[Texto do exercício]
Artigo: Renda Básica é vida digna no Rio Grande e no Brasil

Por VALDECI OLIVEIRA

Reconhecer nossas falhas enquanto sociedade é o primeiro e mais importante passo para saná-las. E o debate em torno da necessidade e do direito de que cada ser humano possua uma renda para uma subsistência digna é, sem dúvida, parte importante deste processo. Na próxima segunda-feira, às 10 horas, a Assembleia Legislativa fará a instalação da Frente em Defesa do Trabalho e da Renda Básica.

Nosso objetivo, a partir dessa iniciativa, é colocar o Parlamento estadual na articulação com outras forças vivas e representativas da sociedade na elaboração de propostas que aglutinem as diferentes visões existentes sobre os temas da promoção da dignidade, da geração de oportunidades de vida e da luta para desconcentrarmos a renda em um país que respira desigualdade. Esses temas e essas problemáticas sequer são novos, pois nos acompanham há séculos. A novidade aqui é que o caos sanitário em escala global obrigou os governos a saírem da inércia e a apresentarem respostas às demandas que bateram às suas portas.

[Lista de tarefas]
A. Liste os temas enumerados logo após as palavras "sobre os temas" no artigo sobre a renda básica.
B. Prossiga com o artigo sobre a renda básica a partir do ponto em que ele termina.

[Os dados]
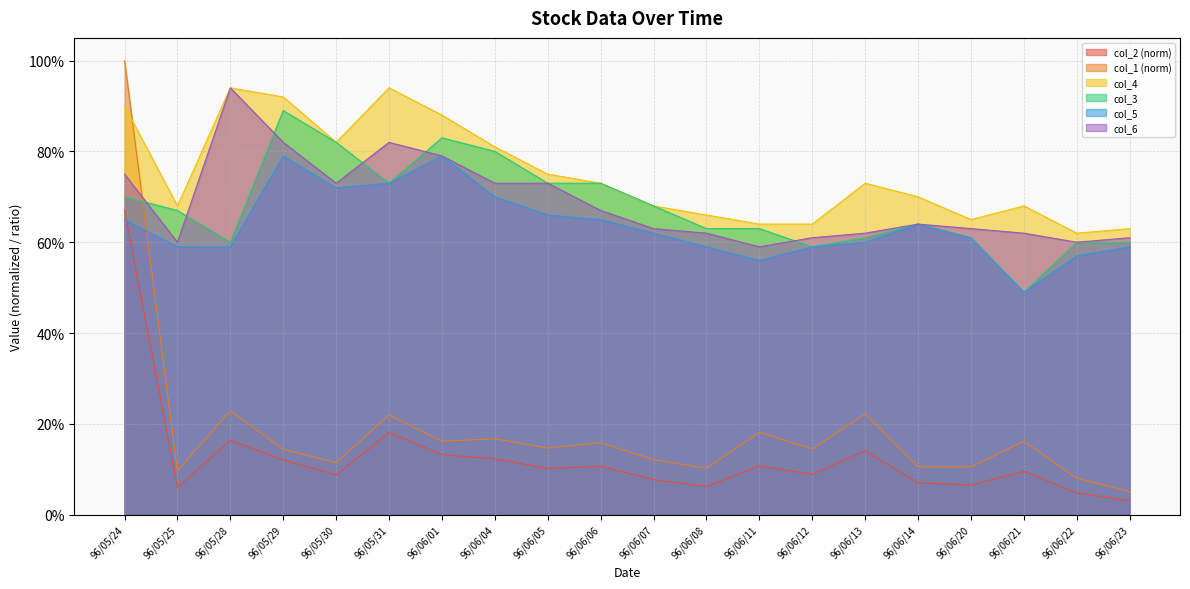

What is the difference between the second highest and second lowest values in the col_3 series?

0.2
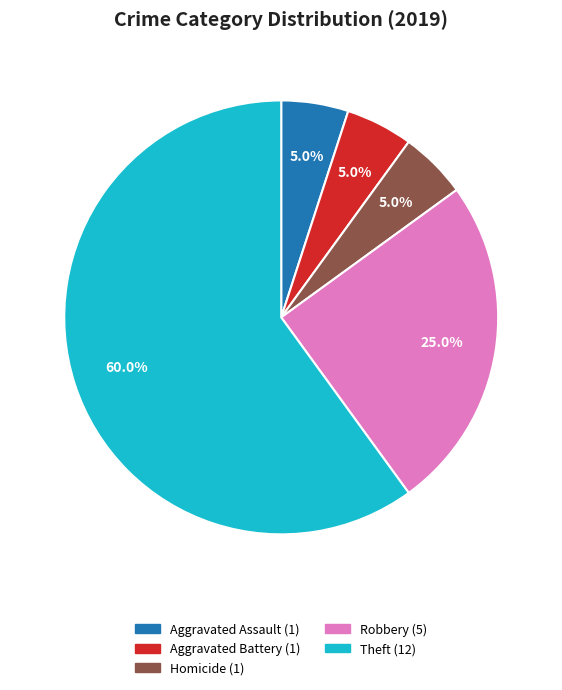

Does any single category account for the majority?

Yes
---
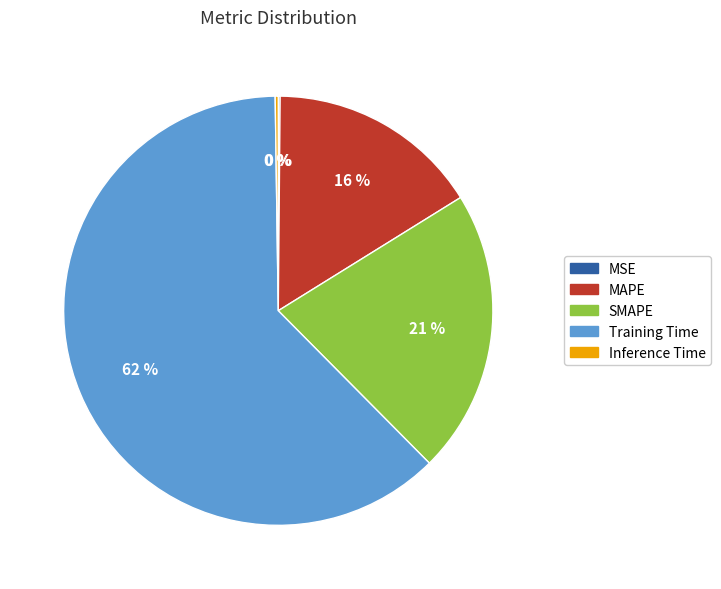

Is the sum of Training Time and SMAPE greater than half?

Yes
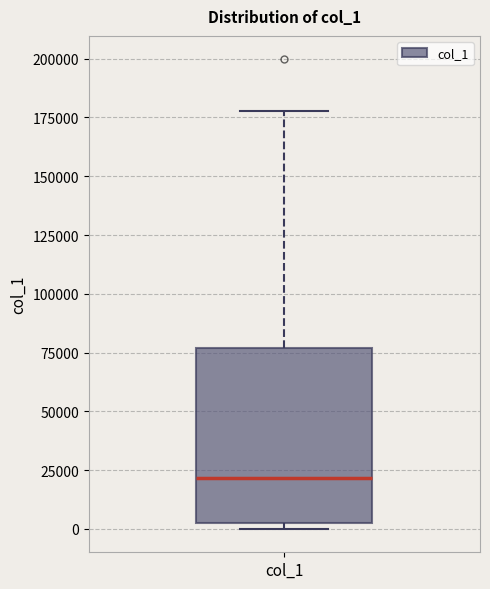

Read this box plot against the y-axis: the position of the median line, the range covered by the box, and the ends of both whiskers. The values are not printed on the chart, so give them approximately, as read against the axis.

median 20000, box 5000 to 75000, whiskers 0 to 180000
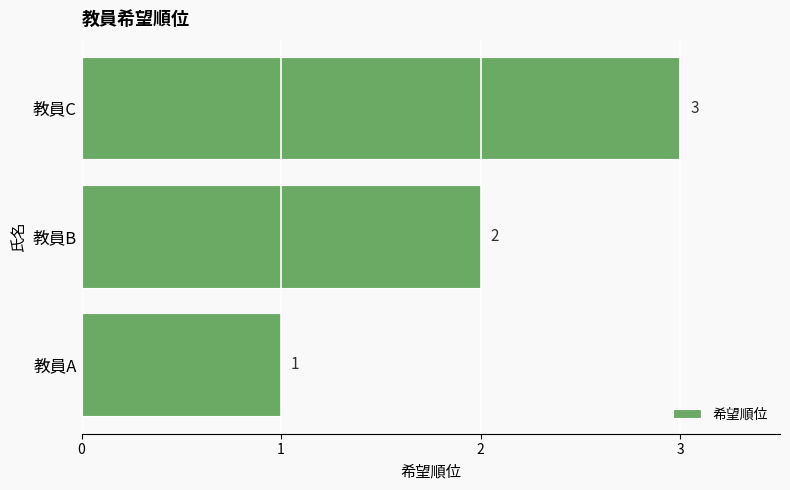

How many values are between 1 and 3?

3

[Respostas]
A.
- promoção da dignidade
- geração de oportunidades de vida
- luta para desconcentrarmos a renda

B.
Esse mesmo movimento em busca da criação de uma política pública de estado que atenda ao princípio básico da vida, que é vivê-la com dignidade e oportunidades, também está acontecendo no Congresso Nacional, com a criação da Frente Parlamentar Mista em Defesa da Renda Básica, sob aval de 215 parlamentares de 23 dos 24 partidos que lá possuem representatividade política.

Com sua obviedade gritante, o princípio da concessão de uma renda básica é até simples, por mais que as disputas envolvam interesses complexos de segmentos sociais que ocupam o topo da chamada pirâmide social e acabam por dominar o debate político e controlar o orçamento público, que por direito é de todos e todas. Em linhas gerais, ela prevê que cada homem e mulher receba, mensalmente, independentemente de sua classe social, uma quantia, em dinheiro, que dê conta de sua subsistência. Aqui no RS, propusemos, em novembro do ano passado, a partir de um projeto de lei formatado após um amplo debate junto a economistas e representantes da Rede Brasileira de Renda Básica, o estabelecimento, por etapas, de uma política estadual para este fim, utilizando recursos já existentes do Fundo de Proteção e Amparo Social, criado em 2015. Estamos falando de atendimento imediato às parcelas mais vulneráveis.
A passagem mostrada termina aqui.